▸ Supplied material:
⟨
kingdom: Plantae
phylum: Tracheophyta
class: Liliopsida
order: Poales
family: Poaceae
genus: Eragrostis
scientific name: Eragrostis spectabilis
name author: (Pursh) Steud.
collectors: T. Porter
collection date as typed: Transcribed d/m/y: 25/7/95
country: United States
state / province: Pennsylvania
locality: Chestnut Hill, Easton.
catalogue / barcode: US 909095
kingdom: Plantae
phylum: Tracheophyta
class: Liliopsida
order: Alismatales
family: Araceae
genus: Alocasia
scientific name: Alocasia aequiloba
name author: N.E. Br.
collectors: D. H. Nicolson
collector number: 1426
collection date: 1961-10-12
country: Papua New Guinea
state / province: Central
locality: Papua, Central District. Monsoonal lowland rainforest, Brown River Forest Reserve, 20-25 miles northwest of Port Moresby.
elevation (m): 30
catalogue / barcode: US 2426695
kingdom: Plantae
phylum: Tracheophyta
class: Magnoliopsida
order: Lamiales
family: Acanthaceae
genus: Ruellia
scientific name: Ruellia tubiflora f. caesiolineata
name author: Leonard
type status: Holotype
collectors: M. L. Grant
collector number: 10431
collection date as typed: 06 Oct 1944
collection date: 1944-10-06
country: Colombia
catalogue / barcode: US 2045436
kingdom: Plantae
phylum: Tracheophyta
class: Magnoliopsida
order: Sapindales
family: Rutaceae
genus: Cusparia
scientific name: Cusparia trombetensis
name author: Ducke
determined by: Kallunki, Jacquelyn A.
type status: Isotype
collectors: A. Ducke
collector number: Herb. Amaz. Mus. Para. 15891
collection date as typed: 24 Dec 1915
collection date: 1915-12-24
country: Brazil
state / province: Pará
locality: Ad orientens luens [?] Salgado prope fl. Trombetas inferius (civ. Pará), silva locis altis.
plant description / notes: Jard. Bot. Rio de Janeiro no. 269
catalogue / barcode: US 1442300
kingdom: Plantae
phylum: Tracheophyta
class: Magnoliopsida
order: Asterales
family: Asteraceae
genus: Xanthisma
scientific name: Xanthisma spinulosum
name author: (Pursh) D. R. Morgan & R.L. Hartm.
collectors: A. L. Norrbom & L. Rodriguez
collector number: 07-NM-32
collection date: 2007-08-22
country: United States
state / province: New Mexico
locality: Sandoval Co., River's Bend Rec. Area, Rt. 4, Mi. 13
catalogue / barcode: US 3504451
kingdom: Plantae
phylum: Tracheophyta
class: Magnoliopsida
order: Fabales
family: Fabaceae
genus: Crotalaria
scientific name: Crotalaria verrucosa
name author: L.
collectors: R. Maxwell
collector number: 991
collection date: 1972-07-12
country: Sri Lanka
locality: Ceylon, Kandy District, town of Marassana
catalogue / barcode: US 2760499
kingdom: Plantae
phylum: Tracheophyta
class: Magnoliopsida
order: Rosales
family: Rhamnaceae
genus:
⟩
▸ Set exercise: Copy all of the lines above word for word, without changing a single character.

▸ Written solution:
kingdom: Plantae
phylum: Tracheophyta
class: Liliopsida
order: Poales
family: Poaceae
genus: Eragrostis
scientific name: Eragrostis spectabilis
name author: (Pursh) Steud.
collectors: T. Porter
collection date as typed: Transcribed d/m/y: 25/7/95
country: United States
state / province: Pennsylvania
locality: Chestnut Hill, Easton.
catalogue / barcode: US 909095
kingdom: Plantae
phylum: Tracheophyta
class: Liliopsida
order: Alismatales
family: Araceae
genus: Alocasia
scientific name: Alocasia aequiloba
name author: N.E. Br.
collectors: D. H. Nicolson
collector number: 1426
collection date: 1961-10-12
country: Papua New Guinea
state / province: Central
locality: Papua, Central District. Monsoonal lowland rainforest, Brown River Forest Reserve, 20-25 miles northwest of Port Moresby.
elevation (m): 30
catalogue / barcode: US 2426695
kingdom: Plantae
phylum: Tracheophyta
class: Magnoliopsida
order: Lamiales
family: Acanthaceae
genus: Ruellia
scientific name: Ruellia tubiflora f. caesiolineata
name author: Leonard
type status: Holotype
collectors: M. L. Grant
collector number: 10431
collection date as typed: 06 Oct 1944
collection date: 1944-10-06
country: Colombia
catalogue / barcode: US 2045436
kingdom: Plantae
phylum: Tracheophyta
class: Magnoliopsida
order: Sapindales
family: Rutaceae
genus: Cusparia
scientific name: Cusparia trombetensis
name author: Ducke
determined by: Kallunki, Jacquelyn A.
type status: Isotype
collectors: A. Ducke
collector number: Herb. Amaz. Mus. Para. 15891
collection date as typed: 24 Dec 1915
collection date: 1915-12-24
country: Brazil
state / province: Pará
locality: Ad orientens luens [?] Salgado prope fl. Trombetas inferius (civ. Pará), silva locis altis.
plant description / notes: Jard. Bot. Rio de Janeiro no. 269
catalogue / barcode: US 1442300
kingdom: Plantae
phylum: Tracheophyta
class: Magnoliopsida
order: Asterales
family: Asteraceae
genus: Xanthisma
scientific name: Xanthisma spinulosum
name author: (Pursh) D. R. Morgan & R.L. Hartm.
collectors: A. L. Norrbom & L. Rodriguez
collector number: 07-NM-32
collection date: 2007-08-22
country: United States
state / province: New Mexico
locality: Sandoval Co., River's Bend Rec. Area, Rt. 4, Mi. 13
catalogue / barcode: US 3504451
kingdom: Plantae
phylum: Tracheophyta
class: Magnoliopsida
order: Fabales
family: Fabaceae
genus: Crotalaria
scientific name: Crotalaria verrucosa
name author: L.
collectors: R. Maxwell
collector number: 991
collection date: 1972-07-12
country: Sri Lanka
locality: Ceylon, Kandy District, town of Marassana
catalogue / barcode: US 2760499
kingdom: Plantae
phylum: Tracheophyta
class: Magnoliopsida
order: Rosales
family: Rhamnaceae
genus:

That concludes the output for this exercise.